Inteligente, despierta, la ponían siempre a prueba dado que era nieta del sabio Bertoni, y habitualmente estaba rodeada de personalidades del ámbito intelectual.
Aun siento pequeña, sus padres regresaron a Puerto Bertoni, donde fijaron residencia. En dicho lugar doña Claudina vivió sus primeros años con su familia. Y al cumplir los tres años, sus padres se mudaron a Asunción. Actualmente, vive en su residencia ubicada en Cap. Domingo Ortiz y Cnel. Basualdo, Barrio Villa Guaraní, en compañía de su hija María Bolsia y su hijo Guillermo Eduardo.
Recuerda hoy que Guillermo Tell adquirió una quinta, “El Retiro”, en San Lorenzo, donde disfrutó de una feliz niñez en un ambiente campestre, pleno de plantas de guavirá, donde disfrutaba de los juegos infantiles con su hermano Guillermo Eduardo.
Se entretenía con su perro Cañón y su loro Pancho, a quien enseñaba sus versos inventados: “Cotorrita del alma, quereme un poquito que estoy loco de amor”.
En el transporte denominado “trencito” la familia viajaba desde San Lorenzo hasta Asunción. El abuelo Moisés, cuando los visitaba, siempre llevaba regalos para todos. Compartía con la familia largas charlas alrededor de la mesa durante amenos almuerzos. Claudina se sentaba al lado de su querido abuelo, este la mimaba mucho, y le ponderaba diciendo: “Cómo me gustan las muchachas sin cejas”.
Estudió de niña en el colegio María Auxiliadora; fue pupila en la institución y compartía los almuerzos con las niñas mayores. Caprichosa en la elección de los alimentos, prefería intercambiar su plato lleno con uno vacío de alguna de las jóvenes.
Despierta, inteligente, sus examinadores de ciencias naturales siempre la ponían a prueba, más aún siendo la nieta de Moisés Bertoni. Claudina afirma que aunque a veces le fue difícil, siempre salió airosa de dichos exámenes.
Dadas las actividades de su padre, tuvo la oportunidad de tratar con exponentes de la cultura, como Manuel Domínguez, Narciso Colmán, Javier Bestard, el Dr. Andrés Barbero, Pablo Alborno o el Dr. Migone.
Prefirió continuar con sus estudios secundarios, pese a que en aquella época lo habitual era que las jóvenes estudiasen el magisterio. Para ser admitida en el Colegio Nacional, institución exclusiva para varones, reunió a un grupo de amigas con igual interés y así el grupo de chicas fue inscripto en la citada casa de estudios.

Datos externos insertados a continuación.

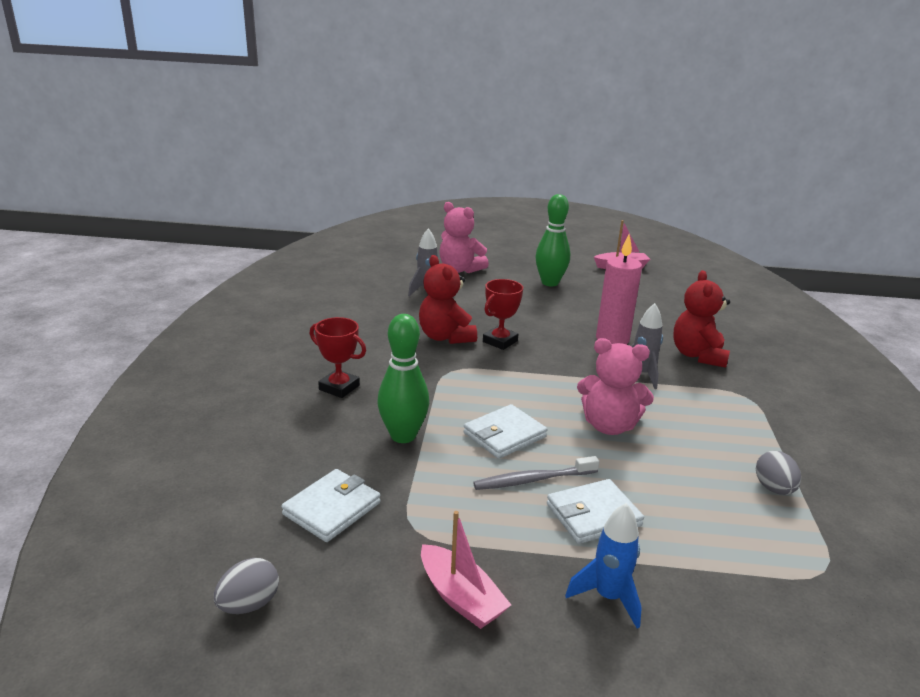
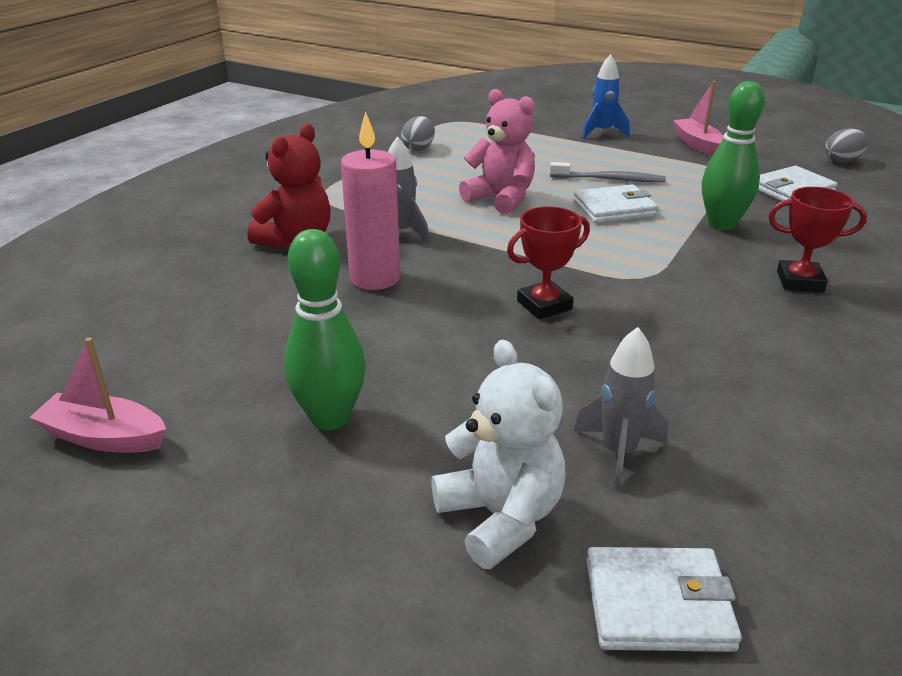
camera: 155 degrees left, 5 degrees up
red trophy [310,317,366,398] -> red trophy turned 45 degrees counterclockwise [768,187,867,292]
red teddy bear [419,255,477,344] -> none
pink teddy bear [439,202,489,273] -> white teddy bear [431,339,566,569]
white wallet [547,479,644,544] -> white wallet moved to [586,547,742,652]

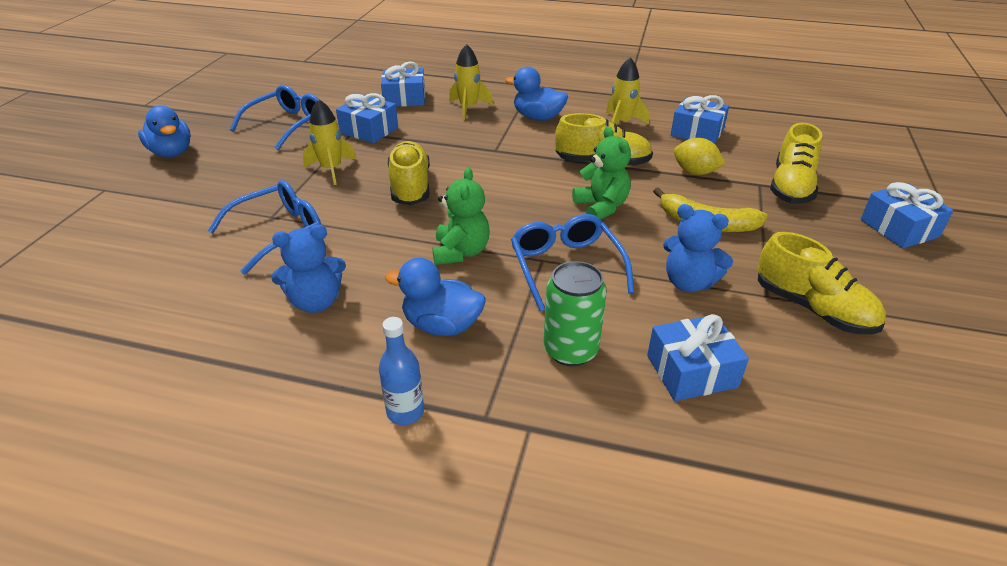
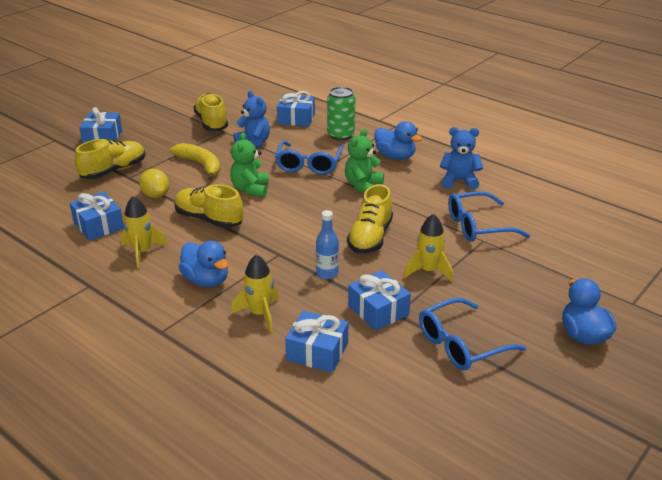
camera: 155 degrees left, 5 degrees down
blue bottle [379,317,424,425] -> blue bottle moved to [316,210,339,279]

Meses después, al ocurrir una revuelta estudiantil en dicha institución, su padre, temeroso de que ocurriera alguna desgracia, le prohibió la continuación de sus estudios.
Así optó por capacitarse en manualidades y dibujo. Fueron sus profesores Pablo Alborno y Jaime Bestard. Además aprendió declamación con la profesora Celia Cuevas. Viajó a Buenos Aires, y al volver, conoció a quien sería luego su esposo, José López Moreira, con quien se casó a los 19 años.
Fue madre de tres hijos: Santiago, María Bolfia y Guillermo Eduardo.
Enviudó en 1976, y se dedicó a la enseñanza de tejido a dos agujas y con ganchillo o crochet. Habilidosa, participó de la “Feria de los artistas” de Herman Guggiari en 1978, donde ganó el premio “Mujer artesana del año” con su obra realizada a ganchillo, un pesebre.
Activa integrante de la Asociación de Damas Suizas, colaboró con ellas durante su participación en las ferias del Coneb. Sus colaboraciones con la Sociedad Suiza de Beneficencia fueron continuadas por su hija María Bolfia.
La honran, homenajean y felicitan por su onomástico el presidente de la Sociedad Suiza de Beneficencia, David Gerber, los miembros del comité de la sociedad, la presidenta de la Asociación de Damas Suizas, Griselda Krebser, y el grupo de señoras, y los suizos residentes en el Paraguay, siendo Claudina Lidia Bertoni Vda. de López Moreira su más longeva socia.